**ABOUT THIS EXERCISE**
Give the lines below again exactly, starting with the line that holds "0: (765, 382, 2.69)" and going on through the line that holds "48: (770, 354, 2.76)".

(Stored items)
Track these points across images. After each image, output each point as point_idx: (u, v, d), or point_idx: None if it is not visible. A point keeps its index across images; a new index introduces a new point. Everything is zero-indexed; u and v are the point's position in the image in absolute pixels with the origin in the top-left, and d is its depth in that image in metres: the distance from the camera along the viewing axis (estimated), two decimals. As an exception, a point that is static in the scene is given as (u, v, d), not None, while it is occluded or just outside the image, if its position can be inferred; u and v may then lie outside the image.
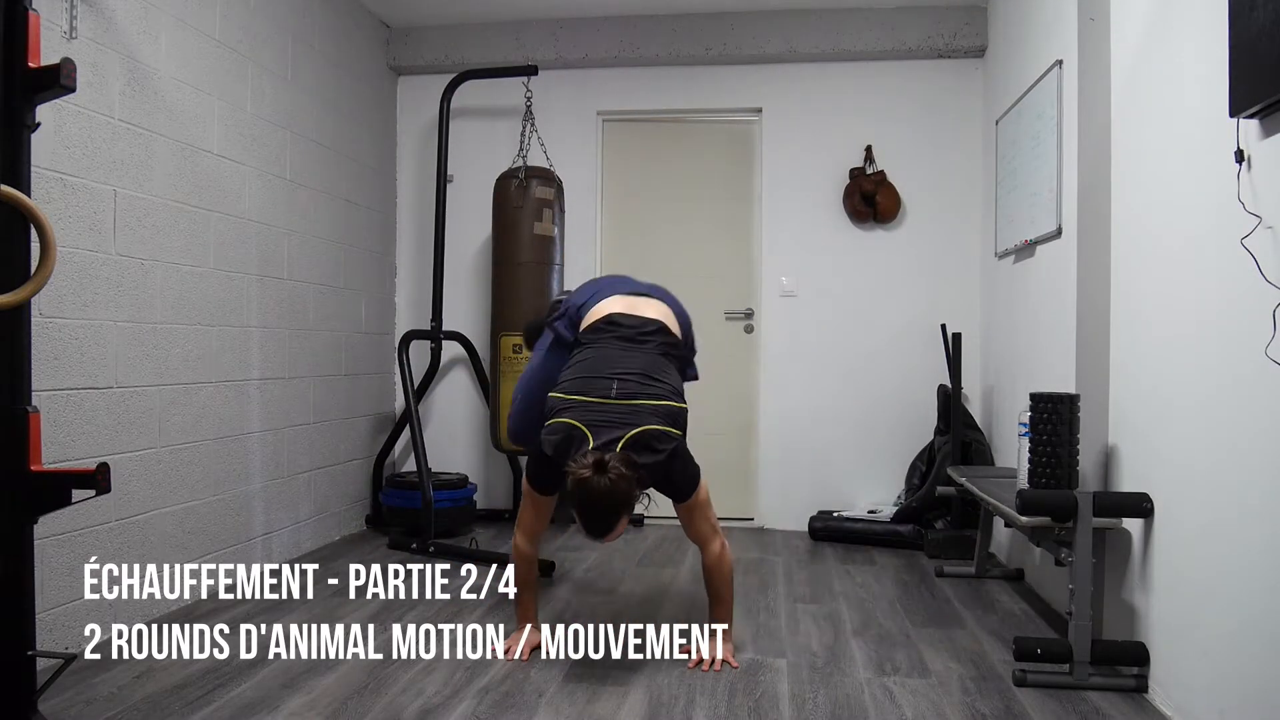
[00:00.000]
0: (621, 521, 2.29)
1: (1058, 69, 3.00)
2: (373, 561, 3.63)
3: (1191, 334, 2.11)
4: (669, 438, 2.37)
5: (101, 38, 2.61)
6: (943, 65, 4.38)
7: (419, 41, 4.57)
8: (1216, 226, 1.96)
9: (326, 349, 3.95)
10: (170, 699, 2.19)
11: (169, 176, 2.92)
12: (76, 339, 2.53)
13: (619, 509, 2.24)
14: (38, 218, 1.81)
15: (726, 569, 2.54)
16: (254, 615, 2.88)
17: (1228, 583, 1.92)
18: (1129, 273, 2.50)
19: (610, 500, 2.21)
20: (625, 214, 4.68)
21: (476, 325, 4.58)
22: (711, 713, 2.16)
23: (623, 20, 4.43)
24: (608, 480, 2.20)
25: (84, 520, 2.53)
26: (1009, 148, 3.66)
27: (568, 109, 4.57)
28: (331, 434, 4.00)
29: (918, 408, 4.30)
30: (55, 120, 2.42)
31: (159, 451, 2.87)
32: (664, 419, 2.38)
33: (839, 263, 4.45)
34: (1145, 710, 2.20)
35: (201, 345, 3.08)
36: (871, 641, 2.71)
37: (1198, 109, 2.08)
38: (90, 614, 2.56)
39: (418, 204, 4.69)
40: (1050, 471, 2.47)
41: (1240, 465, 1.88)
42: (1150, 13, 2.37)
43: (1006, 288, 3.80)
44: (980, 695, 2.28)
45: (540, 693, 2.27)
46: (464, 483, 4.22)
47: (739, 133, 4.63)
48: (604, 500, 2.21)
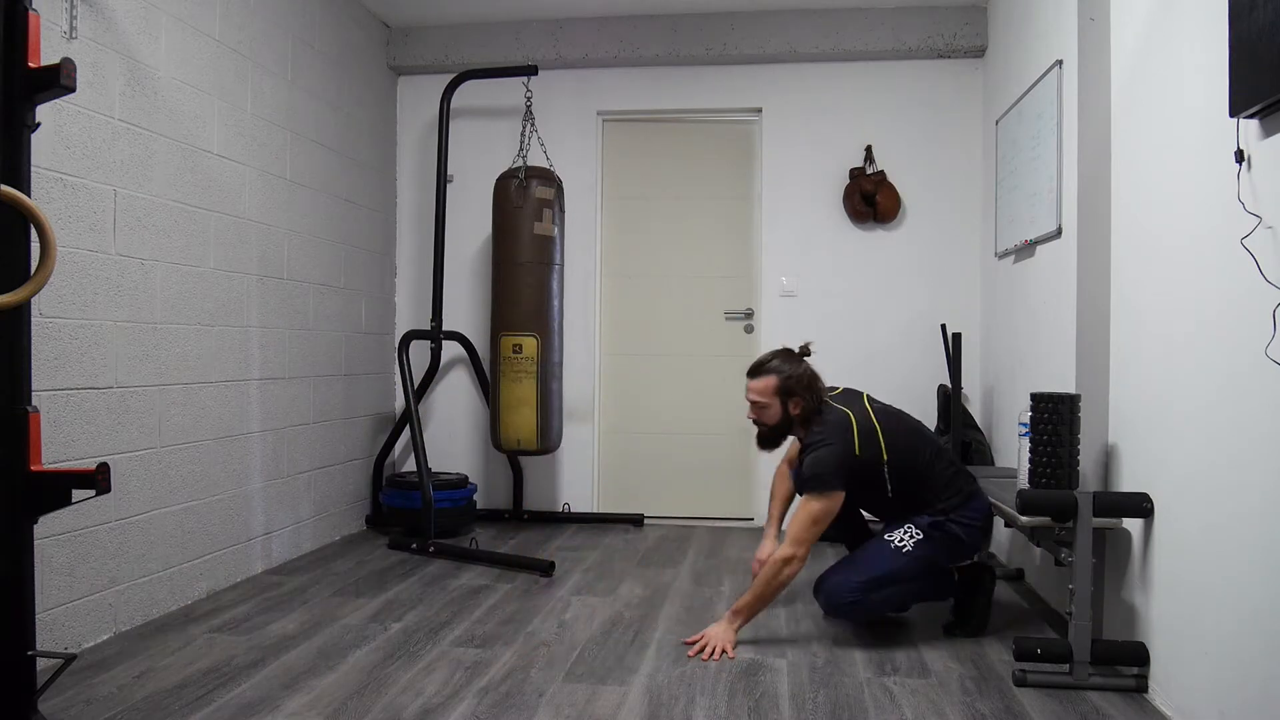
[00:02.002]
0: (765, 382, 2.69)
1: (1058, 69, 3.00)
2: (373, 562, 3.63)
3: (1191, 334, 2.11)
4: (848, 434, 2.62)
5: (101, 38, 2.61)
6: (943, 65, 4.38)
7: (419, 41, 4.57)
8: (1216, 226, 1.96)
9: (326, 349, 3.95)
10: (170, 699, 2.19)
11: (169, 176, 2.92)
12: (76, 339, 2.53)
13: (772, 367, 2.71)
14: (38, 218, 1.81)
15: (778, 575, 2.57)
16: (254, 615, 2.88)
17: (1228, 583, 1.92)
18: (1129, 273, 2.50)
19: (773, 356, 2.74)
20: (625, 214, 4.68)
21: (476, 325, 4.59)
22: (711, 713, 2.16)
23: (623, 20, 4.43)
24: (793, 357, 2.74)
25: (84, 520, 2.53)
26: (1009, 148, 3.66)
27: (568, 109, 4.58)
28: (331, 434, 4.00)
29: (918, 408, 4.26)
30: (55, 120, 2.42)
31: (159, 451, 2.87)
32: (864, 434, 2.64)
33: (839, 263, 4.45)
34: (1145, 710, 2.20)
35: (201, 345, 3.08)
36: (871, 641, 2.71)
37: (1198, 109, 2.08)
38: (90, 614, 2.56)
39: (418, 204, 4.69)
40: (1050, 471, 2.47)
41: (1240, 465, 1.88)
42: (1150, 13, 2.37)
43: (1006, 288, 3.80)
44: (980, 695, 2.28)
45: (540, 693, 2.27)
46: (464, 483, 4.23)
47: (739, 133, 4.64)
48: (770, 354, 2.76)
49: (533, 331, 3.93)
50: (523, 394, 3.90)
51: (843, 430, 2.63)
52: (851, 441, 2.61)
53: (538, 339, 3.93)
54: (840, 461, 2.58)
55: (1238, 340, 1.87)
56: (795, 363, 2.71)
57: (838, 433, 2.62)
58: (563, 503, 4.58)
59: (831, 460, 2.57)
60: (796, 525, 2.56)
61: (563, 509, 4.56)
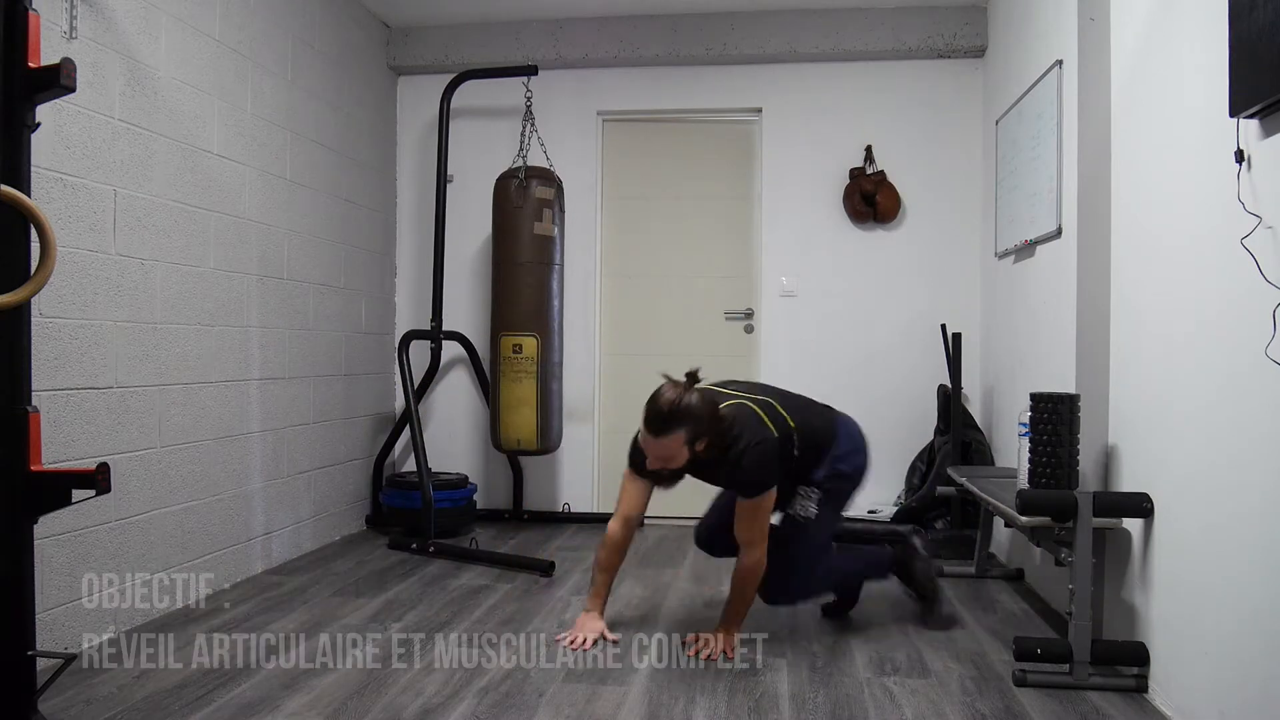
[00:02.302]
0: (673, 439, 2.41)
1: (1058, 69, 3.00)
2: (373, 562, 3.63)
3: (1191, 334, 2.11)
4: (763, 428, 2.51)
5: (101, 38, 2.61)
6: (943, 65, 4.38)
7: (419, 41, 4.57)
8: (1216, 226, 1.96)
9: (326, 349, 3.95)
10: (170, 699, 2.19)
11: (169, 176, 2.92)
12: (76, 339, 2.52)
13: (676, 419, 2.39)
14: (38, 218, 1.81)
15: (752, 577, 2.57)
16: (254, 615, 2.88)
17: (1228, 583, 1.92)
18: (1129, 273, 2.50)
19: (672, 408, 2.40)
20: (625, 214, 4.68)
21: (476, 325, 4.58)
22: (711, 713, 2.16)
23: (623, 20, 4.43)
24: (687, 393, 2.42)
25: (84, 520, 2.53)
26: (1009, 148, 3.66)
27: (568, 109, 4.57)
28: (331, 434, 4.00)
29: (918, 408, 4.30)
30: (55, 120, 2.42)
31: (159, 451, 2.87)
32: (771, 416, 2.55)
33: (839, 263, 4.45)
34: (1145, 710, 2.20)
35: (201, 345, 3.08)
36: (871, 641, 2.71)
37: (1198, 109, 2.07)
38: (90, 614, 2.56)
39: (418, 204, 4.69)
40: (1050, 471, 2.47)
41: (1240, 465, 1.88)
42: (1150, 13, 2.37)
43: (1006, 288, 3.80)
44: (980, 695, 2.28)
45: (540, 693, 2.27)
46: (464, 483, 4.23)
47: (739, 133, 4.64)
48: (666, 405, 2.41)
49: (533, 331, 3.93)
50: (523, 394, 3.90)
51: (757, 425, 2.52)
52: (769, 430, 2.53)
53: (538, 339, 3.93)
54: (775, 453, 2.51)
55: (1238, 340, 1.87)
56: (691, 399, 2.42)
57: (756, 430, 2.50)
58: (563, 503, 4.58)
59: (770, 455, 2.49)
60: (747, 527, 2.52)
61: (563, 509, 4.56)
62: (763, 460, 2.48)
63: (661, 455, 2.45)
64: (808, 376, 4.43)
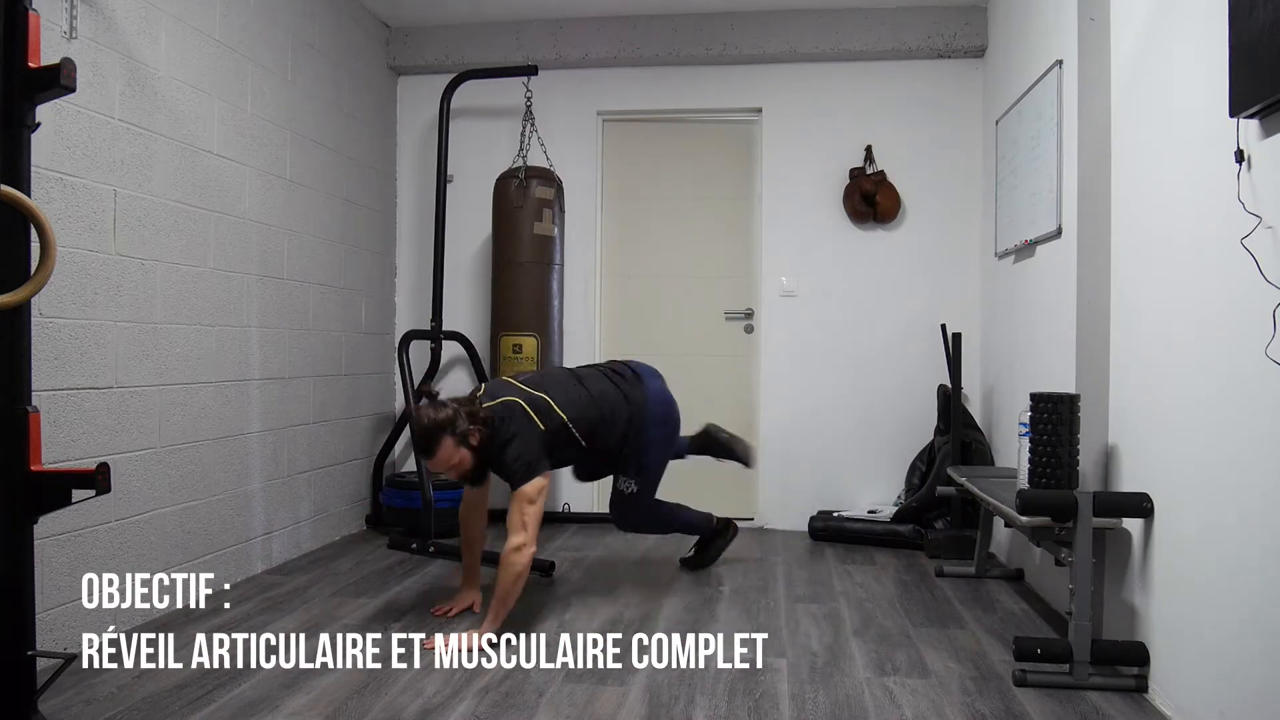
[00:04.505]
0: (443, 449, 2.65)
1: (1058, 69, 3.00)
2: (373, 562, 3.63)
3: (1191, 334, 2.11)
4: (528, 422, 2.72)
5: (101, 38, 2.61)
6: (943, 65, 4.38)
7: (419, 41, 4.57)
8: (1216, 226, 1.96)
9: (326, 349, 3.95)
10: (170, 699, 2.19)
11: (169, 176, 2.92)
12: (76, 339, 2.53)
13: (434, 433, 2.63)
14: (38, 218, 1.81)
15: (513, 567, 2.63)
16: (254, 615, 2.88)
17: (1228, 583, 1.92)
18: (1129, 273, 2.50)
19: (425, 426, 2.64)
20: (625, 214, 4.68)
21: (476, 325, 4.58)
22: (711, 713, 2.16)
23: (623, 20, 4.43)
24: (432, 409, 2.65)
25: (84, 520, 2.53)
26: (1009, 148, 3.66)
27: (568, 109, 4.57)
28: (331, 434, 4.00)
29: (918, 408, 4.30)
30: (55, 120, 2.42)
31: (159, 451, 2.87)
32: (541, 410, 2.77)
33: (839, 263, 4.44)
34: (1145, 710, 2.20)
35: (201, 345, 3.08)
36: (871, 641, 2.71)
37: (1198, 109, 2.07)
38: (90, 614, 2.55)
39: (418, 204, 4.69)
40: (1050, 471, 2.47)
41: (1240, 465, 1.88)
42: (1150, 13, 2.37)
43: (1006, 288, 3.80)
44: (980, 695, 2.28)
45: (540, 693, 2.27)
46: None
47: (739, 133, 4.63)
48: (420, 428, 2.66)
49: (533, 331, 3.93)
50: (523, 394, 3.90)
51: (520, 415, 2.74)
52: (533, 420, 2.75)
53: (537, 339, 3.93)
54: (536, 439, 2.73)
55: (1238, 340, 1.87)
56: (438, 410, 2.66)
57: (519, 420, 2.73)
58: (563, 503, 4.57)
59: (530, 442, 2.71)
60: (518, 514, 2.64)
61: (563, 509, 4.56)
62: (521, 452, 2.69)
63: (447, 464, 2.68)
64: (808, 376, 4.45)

**TASK RESPONSE**
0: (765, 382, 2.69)
1: (1058, 69, 3.00)
2: (373, 562, 3.63)
3: (1191, 334, 2.11)
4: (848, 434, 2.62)
5: (101, 38, 2.61)
6: (943, 65, 4.38)
7: (419, 41, 4.57)
8: (1216, 226, 1.96)
9: (326, 349, 3.95)
10: (170, 699, 2.19)
11: (169, 176, 2.92)
12: (76, 339, 2.53)
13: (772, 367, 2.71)
14: (38, 218, 1.81)
15: (778, 575, 2.57)
16: (254, 615, 2.88)
17: (1228, 583, 1.92)
18: (1129, 273, 2.50)
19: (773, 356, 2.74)
20: (625, 214, 4.68)
21: (476, 325, 4.59)
22: (711, 713, 2.16)
23: (623, 20, 4.43)
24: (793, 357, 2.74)
25: (84, 520, 2.53)
26: (1009, 148, 3.66)
27: (568, 109, 4.58)
28: (331, 434, 4.00)
29: (918, 408, 4.26)
30: (55, 120, 2.42)
31: (159, 451, 2.87)
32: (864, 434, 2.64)
33: (839, 263, 4.45)
34: (1145, 710, 2.20)
35: (201, 345, 3.08)
36: (871, 641, 2.71)
37: (1198, 109, 2.08)
38: (90, 614, 2.56)
39: (418, 204, 4.69)
40: (1050, 471, 2.47)
41: (1240, 465, 1.88)
42: (1150, 13, 2.37)
43: (1006, 288, 3.80)
44: (980, 695, 2.28)
45: (540, 693, 2.27)
46: (464, 483, 4.23)
47: (739, 133, 4.64)
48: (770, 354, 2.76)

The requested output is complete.